Chapter 1 reviews the history of synthetic carbon allotropes, in particular the cyclo[n]carbons, including all theoretical and experimental investigations into these molecular carbon allotropes. An introduction to the field of scanning probe microscopy is then detailed.

Chapter 2 discusses the on-surface generation of cyclo[18]carbon by elimination of carbon monoxide from a cyclocarbon oxide molecule, C₂₄O₆. Characterisation of cyclo[18]carbon by high-resolution atomic force microscopy reveals a polyynic structure with defined positions of alternating triple and single bonds. The high reactivity of cyclocarbon and the cyclocarbon oxides allows covalent coupling by atom manipulation, which has significant promise for the synthesis of other carbon allotropes and carbon-rich materials from the coalescence of cyclocarbon molecules.

Chapter 3 details the synthesis of cyclo[18]carbon by dehalogenation of a bromocyclocarbon precursor, C₁₈Br₆, in 64% yield. This method generates cyclo[18]carbon in a higher yield than from the cyclocarbon oxide, C₂₄O₆. The experimental images of C₁₈ are compared with simulated images for four theoretical model geometries, including possible bond-angle alternation: D_18h cumulene, D_9h polyyne, D_9h cumulene and C_9h polyyne. Cumulenic structures with (D_9h) and without (D_18h) bond-angle alternation can be excluded. Polyynic structures with (C_9h) and without (D_9h) bond-angle alternation both show a good agreement with the experiment and are challenging to differentiate.

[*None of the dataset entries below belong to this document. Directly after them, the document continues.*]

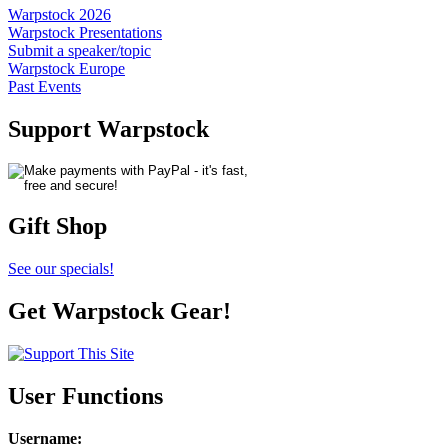
Warpstock 2026
Warpstock Presentations
Submit a speaker/topic
Warpstock Europe
Past Events
Support Warpstock
Gift Shop
See our specials!
Get Warpstock Gear!
User Functions
Username
:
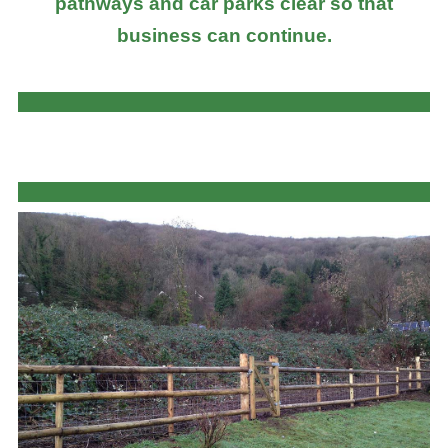
pathways and car parks clear so that
business can continue.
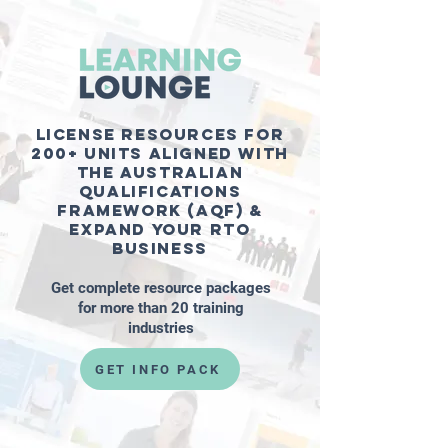
License resources for
200+ units aligned with
the Australian
Qualifications
Framework (AQF) &
expand your RTO
business
Get complete resource packages
for more than 20 training
industries
GET INFO PACK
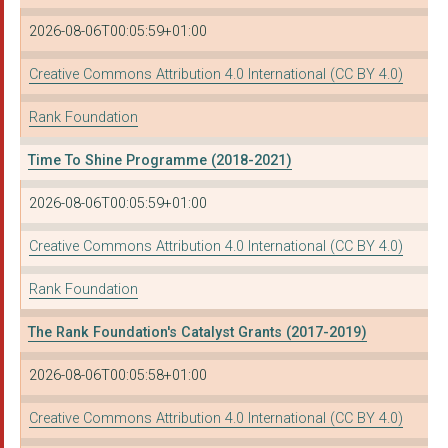
2026-08-06T00:05:59+01:00
Creative Commons Attribution 4.0 International (CC BY 4.0)
Rank Foundation
Time To Shine Programme (2018-2021)
2026-08-06T00:05:59+01:00
Creative Commons Attribution 4.0 International (CC BY 4.0)
Rank Foundation
The Rank Foundation's Catalyst Grants (2017-2019)
2026-08-06T00:05:58+01:00
Creative Commons Attribution 4.0 International (CC BY 4.0)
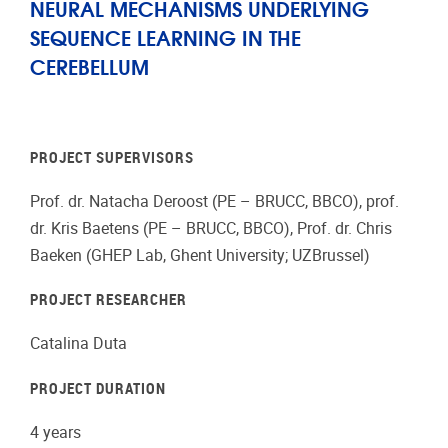
NEURAL MECHANISMS UNDERLYING
SEQUENCE LEARNING IN THE
CEREBELLUM
PROJECT SUPERVISORS
Prof. dr. Natacha Deroost (PE – BRUCC, BBCO), prof.
dr. Kris Baetens (PE – BRUCC, BBCO), Prof. dr. Chris
Baeken (GHEP Lab, Ghent University; UZBrussel)
PROJECT RESEARCHER
Catalina Duta
PROJECT DURATION
4 years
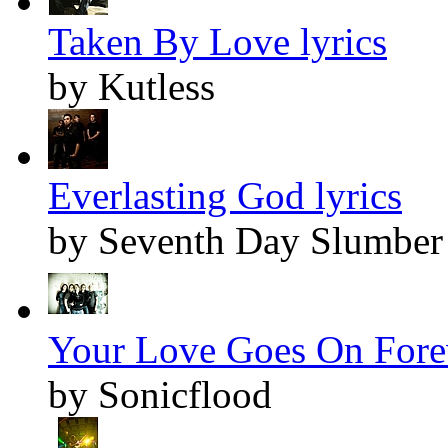
Taken By Love lyrics
by Kutless
Everlasting God lyrics
by Seventh Day Slumber
Your Love Goes On Forev
by Sonicflood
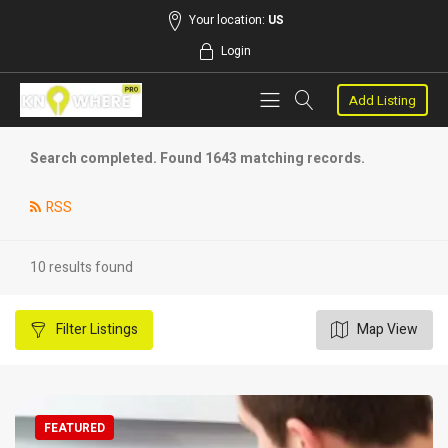
Your location:
US
Login
Add Listing
Search completed. Found 1643 matching records.
RSS
10 results found
Filter
Listings
Map View
FEATURED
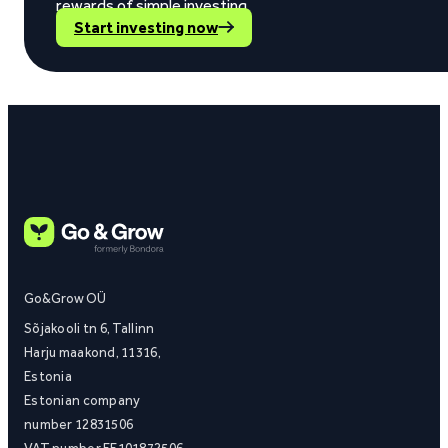
rewards of simple investing.
Start investing now
Go&Grow OÜ
Sõjakooli tn 6, Tallinn
Harju maakond, 11316,
Estonia
Estonian company
number 12831506
VAT number EE101872506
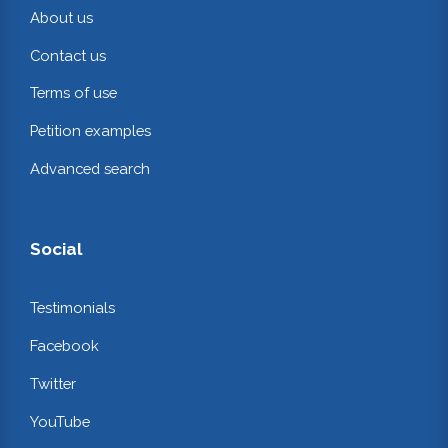
About us
Contact us
Terms of use
Petition examples
Advanced search
Social
Testimonials
Facebook
Twitter
YouTube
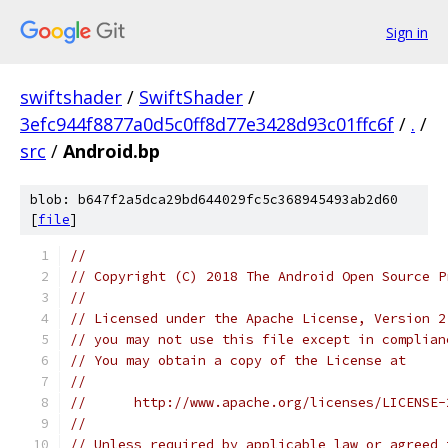
Sign in
swiftshader
/
SwiftShader
/
3efc944f8877a0d5c0ff8d77e3428d93c01ffc6f
/
.
/
src
/
Android.bp
blob: b647f2a5dca29bd644029fc5c368945493ab2d60
[
file
]
//
// Copyright (C) 2018 The Android Open Source P
//
// Licensed under the Apache License, Version 2
// you may not use this file except in complian
// You may obtain a copy of the License at
//
//      http://www.apache.org/licenses/LICENSE-
//
// Unless required by applicable law or agreed 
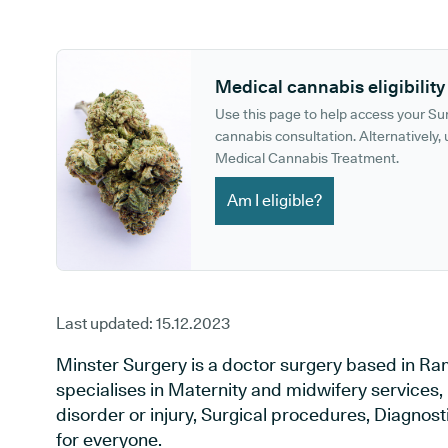
GP phone number:
GP website:
Medical cannabis eligibility
Use this page to help access your S
cannabis consultation. Alternatively, u
Medical Cannabis Treatment.
Am I eligible?
Last updated:
15.12.2023
Minster Surgery is a doctor surgery based in Ra
specialises in Maternity and midwifery services,
disorder or injury, Surgical procedures, Diagnos
for everyone.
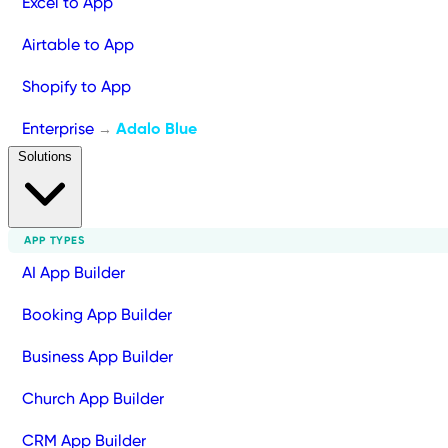
Excel to App
Airtable to App
Shopify to App
Enterprise
Adalo Blue
→
Solutions
APP TYPES
AI App Builder
Booking App Builder
Business App Builder
Church App Builder
CRM App Builder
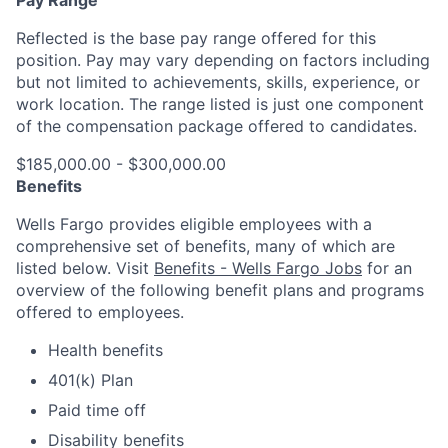
Pay Range
Reflected is the base pay range offered for this
position. Pay may vary depending on factors including
but not limited to achievements, skills, experience, or
work location. The range listed is just one component
of the compensation package offered to candidates.
$185,000.00 - $300,000.00
Benefits
Wells Fargo provides eligible employees with a
comprehensive set of benefits, many of which are
listed below. Visit
Benefits - Wells Fargo Jobs
for an
overview of the following benefit plans and programs
offered to employees.
Health benefits
401(k) Plan
Paid time off
Disability benefits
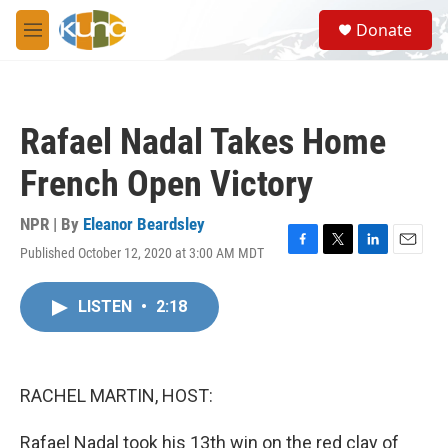
Skip to main content
S
Donate
e
M
a
e
r
n
c
u
h
Rafael Nadal Takes Home
u
e
French Open Victory
r
y
NPR | By
Eleanor Beardsley
Published October 12, 2020 at 3:00 AM MDT
F
T
L
E
a
w
i
m
c
i
n
a
LISTEN
•
2:18
e
t
k
i
b
t
e
l
o
e
d
o
r
I
k
n
RACHEL MARTIN, HOST:
Rafael Nadal took his 13th win on the red clay of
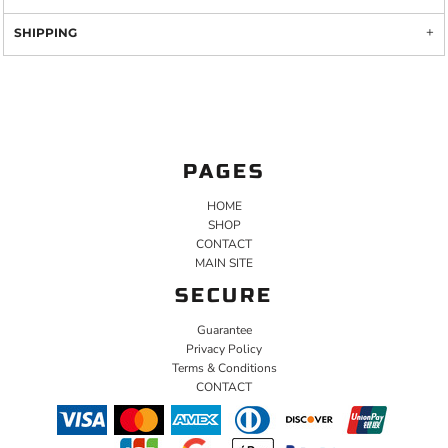
SHIPPING
PAGES
HOME
SHOP
CONTACT
MAIN SITE
SECURE
Guarantee
Privacy Policy
Terms & Conditions
CONTACT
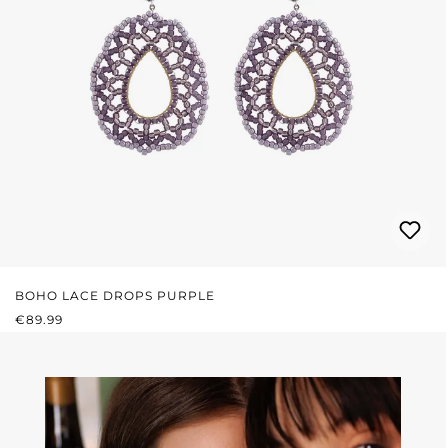
BOHO LACE DROPS PURPLE
REGULAR PRICE:
€89.99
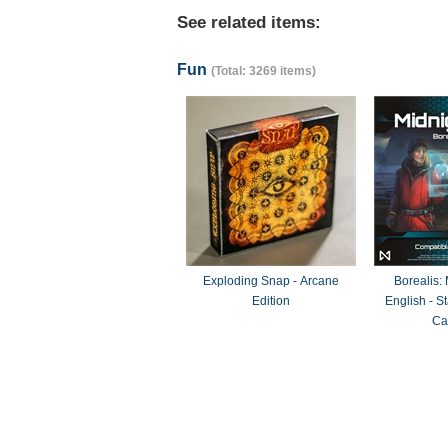
See related items:
Fun
(Total: 3269 items)
Exploding Snap - Arcane
Borealis:
Edition
English - 
Ca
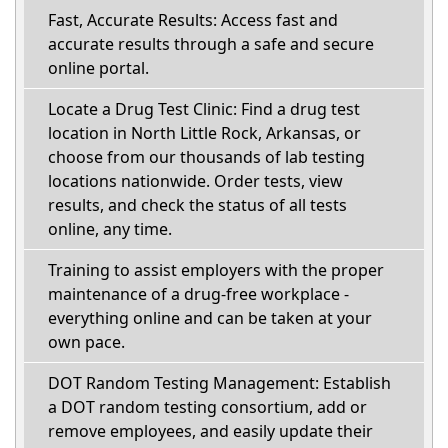
Fast, Accurate Results: Access fast and
accurate results through a safe and secure
online portal.
Locate a Drug Test Clinic: Find a drug test
location in North Little Rock, Arkansas, or
choose from our thousands of lab testing
locations nationwide. Order tests, view
results, and check the status of all tests
online, any time.
Training to assist employers with the proper
maintenance of a drug-free workplace -
everything online and can be taken at your
own pace.
DOT Random Testing Management: Establish
a DOT random testing consortium, add or
remove employees, and easily update their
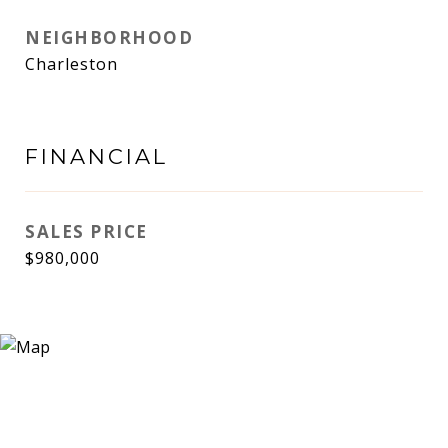
NEIGHBORHOOD
Charleston
FINANCIAL
SALES PRICE
$980,000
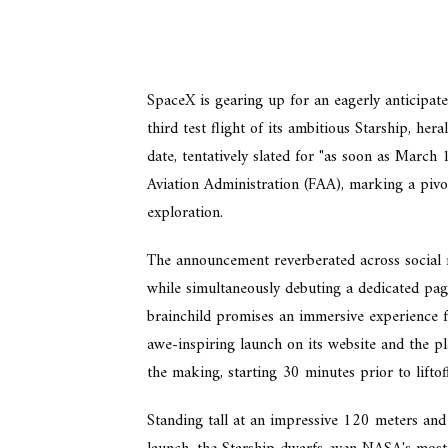
SpaceX is gearing up for an eagerly anticipated
third test flight of its ambitious Starship, he
date, tentatively slated for "as soon as March
Aviation Administration (FAA), marking a pivo
exploration.
The announcement reverberated across social 
while simultaneously debuting a dedicated page
brainchild promises an immersive experience f
awe-inspiring launch on its website and the pl
the making, starting 30 minutes prior to liftoff
Standing tall at an impressive 120 meters and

Chapter 4 explores the synthesis and properties of a series of cyclocarbon oxides as precursors to antiaromatic cyclo[n]carbons. The synthesis of cyclocarbon oxide precursors to cyclo[24]carbon (C₃₂O₈) and cyclo[20]carbon (C₂₈O₈) is discussed however the on-surface sublimation of both molecules proves unsuccessful. Initial investigations into the synthesis of a cyclo[16]carbon precursor, C₂₂O₆, are also detailed. Finally, a number of possible future avenues for this project are described.